> _Task to complete_
Line count for the string "circle": give the number of lines in the data below that contain it, and nothing more.

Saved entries
★ ★ ★ ★

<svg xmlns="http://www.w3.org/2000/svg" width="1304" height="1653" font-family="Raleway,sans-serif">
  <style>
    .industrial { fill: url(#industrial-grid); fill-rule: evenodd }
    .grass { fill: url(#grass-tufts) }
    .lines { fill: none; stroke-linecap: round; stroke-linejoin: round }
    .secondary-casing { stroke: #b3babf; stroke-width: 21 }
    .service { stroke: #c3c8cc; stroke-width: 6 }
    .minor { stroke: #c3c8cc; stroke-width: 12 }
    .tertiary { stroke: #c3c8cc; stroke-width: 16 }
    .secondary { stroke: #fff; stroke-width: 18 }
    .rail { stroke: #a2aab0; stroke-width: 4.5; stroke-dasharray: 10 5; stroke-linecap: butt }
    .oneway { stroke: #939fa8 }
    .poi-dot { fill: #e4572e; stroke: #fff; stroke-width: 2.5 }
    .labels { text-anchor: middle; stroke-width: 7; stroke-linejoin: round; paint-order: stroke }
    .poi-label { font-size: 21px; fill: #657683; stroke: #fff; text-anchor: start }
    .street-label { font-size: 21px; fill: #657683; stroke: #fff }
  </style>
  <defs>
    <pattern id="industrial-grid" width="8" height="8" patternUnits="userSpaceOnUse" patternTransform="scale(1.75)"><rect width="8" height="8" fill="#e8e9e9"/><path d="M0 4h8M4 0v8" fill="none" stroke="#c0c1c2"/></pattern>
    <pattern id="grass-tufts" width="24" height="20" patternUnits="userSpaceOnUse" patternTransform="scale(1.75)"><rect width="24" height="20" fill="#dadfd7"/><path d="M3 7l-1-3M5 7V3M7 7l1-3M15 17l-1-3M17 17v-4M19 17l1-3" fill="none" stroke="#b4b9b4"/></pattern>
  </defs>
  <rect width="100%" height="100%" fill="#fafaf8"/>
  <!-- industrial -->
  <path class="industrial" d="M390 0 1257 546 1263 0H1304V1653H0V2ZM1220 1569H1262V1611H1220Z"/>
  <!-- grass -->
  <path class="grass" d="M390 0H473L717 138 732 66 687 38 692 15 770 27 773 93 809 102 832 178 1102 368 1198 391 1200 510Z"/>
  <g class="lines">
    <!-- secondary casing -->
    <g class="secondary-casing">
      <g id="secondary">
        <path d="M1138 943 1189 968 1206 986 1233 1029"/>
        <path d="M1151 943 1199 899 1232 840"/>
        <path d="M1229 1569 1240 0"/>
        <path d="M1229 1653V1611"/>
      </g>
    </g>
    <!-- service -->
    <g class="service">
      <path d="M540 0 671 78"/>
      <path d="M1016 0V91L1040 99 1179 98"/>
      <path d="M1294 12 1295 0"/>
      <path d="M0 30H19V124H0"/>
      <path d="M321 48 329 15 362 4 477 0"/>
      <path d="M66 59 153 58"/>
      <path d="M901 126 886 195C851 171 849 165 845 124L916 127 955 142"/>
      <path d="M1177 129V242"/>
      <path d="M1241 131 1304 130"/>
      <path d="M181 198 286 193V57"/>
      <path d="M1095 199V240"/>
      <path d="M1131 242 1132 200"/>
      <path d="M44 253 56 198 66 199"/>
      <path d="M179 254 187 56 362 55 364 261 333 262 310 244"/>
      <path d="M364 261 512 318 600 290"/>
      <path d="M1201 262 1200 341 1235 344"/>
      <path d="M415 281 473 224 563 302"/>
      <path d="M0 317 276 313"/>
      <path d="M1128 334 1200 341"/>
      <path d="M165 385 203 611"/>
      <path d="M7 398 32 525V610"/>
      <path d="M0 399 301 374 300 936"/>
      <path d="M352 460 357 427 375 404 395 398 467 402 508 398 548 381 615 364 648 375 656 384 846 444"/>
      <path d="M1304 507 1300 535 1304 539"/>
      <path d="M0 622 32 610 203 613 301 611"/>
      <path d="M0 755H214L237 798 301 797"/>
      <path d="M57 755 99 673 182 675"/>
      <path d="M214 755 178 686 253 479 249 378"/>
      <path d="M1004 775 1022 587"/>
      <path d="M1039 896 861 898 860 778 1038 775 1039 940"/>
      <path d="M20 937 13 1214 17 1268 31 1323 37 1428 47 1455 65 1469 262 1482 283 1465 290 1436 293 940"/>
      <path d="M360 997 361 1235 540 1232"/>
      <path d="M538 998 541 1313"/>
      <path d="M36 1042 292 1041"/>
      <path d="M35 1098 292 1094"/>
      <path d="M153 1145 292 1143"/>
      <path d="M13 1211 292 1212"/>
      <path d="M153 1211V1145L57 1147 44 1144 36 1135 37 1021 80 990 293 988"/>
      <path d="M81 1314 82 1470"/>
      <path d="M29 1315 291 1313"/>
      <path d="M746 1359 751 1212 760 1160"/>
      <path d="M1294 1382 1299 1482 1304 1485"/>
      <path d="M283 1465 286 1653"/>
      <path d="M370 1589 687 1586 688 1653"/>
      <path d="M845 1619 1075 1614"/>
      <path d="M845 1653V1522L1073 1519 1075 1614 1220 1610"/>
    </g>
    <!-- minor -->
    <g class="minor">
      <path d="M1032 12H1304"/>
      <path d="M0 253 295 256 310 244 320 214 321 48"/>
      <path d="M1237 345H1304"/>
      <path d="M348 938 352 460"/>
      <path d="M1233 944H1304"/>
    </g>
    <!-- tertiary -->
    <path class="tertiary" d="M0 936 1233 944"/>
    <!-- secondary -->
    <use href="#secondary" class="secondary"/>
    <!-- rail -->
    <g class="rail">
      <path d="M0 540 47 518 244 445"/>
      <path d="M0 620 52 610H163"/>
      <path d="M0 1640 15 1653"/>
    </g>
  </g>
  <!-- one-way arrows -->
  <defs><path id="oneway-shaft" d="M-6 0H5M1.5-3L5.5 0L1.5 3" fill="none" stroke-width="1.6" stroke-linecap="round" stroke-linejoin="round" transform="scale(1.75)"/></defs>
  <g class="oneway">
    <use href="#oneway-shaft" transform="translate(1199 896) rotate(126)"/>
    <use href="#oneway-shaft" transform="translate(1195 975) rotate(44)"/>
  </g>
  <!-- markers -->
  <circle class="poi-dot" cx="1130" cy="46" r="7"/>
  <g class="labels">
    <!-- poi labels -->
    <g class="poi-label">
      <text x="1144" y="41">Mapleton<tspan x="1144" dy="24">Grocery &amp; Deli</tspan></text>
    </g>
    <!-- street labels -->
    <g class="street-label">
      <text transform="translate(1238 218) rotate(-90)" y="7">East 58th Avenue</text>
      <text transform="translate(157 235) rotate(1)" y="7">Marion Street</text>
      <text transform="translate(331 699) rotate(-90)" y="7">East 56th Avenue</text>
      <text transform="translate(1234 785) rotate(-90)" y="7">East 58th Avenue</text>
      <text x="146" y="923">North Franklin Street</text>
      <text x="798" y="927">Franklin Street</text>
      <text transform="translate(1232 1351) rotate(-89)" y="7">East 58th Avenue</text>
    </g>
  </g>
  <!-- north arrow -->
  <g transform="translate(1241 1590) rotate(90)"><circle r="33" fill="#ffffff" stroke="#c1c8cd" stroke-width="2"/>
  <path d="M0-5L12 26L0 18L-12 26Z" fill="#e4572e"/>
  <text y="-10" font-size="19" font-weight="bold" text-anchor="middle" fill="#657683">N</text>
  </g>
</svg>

★ ★ ★ ★

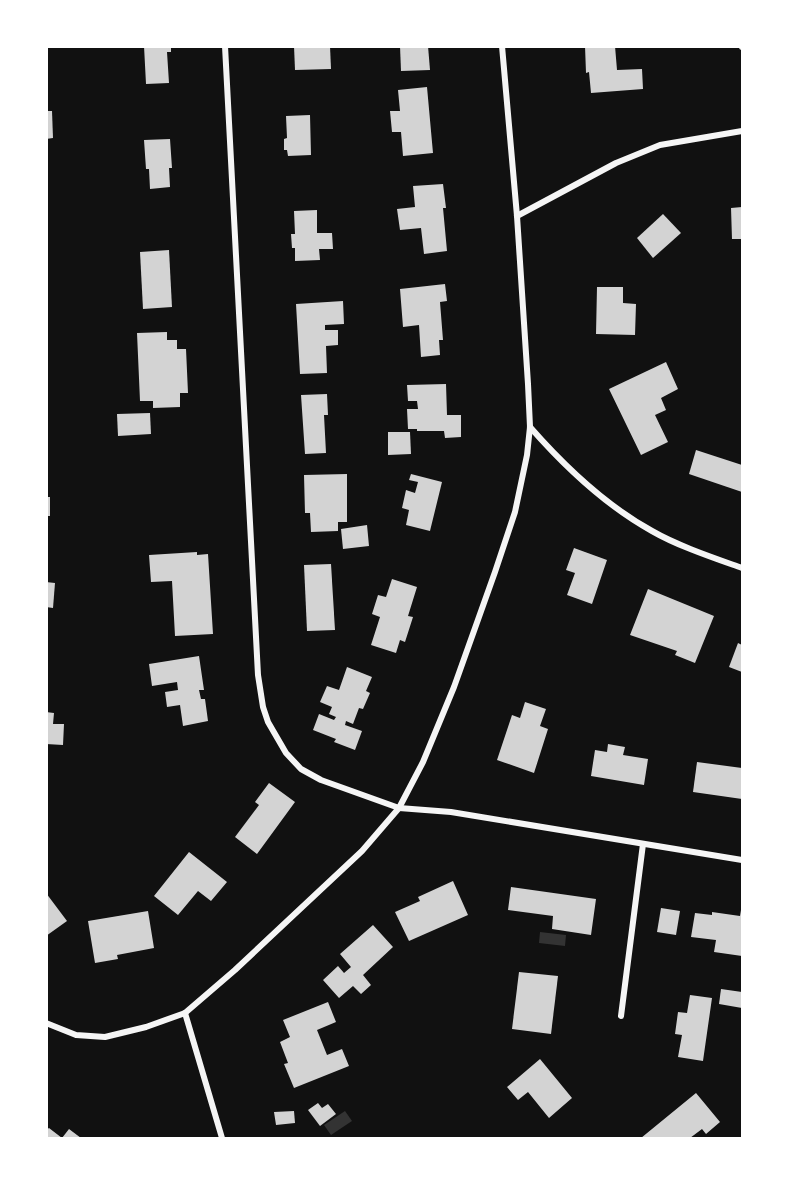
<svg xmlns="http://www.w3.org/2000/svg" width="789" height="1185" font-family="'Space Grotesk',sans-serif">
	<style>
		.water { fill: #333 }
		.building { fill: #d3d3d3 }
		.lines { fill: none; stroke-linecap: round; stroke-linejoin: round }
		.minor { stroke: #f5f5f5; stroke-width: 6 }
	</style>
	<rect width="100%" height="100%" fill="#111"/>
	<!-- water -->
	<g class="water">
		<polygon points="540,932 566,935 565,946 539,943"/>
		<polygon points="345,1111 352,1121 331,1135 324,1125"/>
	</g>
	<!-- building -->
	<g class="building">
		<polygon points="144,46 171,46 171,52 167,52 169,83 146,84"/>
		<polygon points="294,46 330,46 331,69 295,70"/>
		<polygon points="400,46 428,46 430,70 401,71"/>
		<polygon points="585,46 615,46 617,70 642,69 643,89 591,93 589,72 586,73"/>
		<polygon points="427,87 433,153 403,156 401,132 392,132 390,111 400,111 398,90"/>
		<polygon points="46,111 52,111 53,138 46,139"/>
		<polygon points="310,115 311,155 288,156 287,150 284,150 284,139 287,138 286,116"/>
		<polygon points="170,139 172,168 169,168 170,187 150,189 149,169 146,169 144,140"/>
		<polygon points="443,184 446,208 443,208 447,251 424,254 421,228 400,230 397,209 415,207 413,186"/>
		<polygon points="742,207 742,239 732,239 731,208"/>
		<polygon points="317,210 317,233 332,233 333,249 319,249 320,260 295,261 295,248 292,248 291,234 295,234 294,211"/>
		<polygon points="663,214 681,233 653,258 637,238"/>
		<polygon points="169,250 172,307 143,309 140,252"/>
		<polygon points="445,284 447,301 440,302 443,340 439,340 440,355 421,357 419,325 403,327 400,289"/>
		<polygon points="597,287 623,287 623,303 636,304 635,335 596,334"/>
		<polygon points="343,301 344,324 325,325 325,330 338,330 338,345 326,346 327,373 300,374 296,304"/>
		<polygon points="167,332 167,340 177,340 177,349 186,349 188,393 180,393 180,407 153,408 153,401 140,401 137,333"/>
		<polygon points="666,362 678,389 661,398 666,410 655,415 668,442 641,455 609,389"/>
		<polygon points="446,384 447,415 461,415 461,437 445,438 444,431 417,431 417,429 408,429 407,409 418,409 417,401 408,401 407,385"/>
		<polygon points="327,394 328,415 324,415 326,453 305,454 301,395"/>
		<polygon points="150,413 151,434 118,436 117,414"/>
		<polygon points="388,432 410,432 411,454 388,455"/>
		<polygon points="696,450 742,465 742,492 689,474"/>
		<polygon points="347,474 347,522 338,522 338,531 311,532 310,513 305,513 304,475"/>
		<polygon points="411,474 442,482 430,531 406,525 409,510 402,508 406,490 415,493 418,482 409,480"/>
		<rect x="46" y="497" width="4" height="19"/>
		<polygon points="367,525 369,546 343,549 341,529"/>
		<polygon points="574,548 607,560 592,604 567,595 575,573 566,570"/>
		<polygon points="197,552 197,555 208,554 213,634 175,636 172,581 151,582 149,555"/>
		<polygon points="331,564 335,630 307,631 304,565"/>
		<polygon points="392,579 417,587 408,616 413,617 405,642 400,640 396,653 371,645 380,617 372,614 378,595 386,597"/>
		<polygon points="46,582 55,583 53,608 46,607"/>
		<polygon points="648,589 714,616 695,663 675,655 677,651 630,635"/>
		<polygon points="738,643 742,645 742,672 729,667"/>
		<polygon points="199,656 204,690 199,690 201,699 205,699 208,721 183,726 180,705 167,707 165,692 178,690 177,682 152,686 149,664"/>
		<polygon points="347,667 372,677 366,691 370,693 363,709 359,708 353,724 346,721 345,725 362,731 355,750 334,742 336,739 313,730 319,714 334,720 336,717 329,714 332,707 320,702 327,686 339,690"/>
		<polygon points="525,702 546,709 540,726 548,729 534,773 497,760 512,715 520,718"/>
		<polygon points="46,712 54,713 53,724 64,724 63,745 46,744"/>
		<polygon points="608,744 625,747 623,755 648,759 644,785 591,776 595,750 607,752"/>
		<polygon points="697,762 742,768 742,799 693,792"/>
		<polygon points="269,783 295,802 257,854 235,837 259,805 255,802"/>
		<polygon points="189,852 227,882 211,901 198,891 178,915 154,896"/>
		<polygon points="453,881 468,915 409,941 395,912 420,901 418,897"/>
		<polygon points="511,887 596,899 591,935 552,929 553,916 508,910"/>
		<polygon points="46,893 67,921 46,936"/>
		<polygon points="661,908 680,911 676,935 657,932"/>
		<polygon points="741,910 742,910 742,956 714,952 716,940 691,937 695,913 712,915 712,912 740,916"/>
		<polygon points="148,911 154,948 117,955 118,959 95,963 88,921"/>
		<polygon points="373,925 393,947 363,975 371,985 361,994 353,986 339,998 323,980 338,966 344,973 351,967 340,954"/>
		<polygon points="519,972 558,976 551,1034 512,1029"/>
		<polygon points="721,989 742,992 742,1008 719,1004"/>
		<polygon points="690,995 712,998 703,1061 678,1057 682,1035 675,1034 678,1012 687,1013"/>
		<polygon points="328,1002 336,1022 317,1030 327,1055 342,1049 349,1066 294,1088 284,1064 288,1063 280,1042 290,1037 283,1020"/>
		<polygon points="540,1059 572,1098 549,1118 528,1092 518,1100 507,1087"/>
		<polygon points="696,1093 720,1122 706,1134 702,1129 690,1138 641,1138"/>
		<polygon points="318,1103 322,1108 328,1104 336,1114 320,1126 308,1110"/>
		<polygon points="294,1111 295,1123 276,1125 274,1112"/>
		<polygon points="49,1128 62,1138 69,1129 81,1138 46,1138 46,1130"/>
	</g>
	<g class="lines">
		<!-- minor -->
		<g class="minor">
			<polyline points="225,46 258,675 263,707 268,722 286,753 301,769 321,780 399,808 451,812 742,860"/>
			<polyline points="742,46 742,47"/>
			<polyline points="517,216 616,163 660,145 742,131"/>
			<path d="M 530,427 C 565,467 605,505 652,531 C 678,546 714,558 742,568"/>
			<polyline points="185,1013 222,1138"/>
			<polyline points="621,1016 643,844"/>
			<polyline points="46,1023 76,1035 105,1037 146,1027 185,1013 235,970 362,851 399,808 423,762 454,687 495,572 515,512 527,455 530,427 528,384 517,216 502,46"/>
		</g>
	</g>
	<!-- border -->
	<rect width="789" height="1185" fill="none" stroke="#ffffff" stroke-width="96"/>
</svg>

★ ★ ★ ★

> _Task response_
2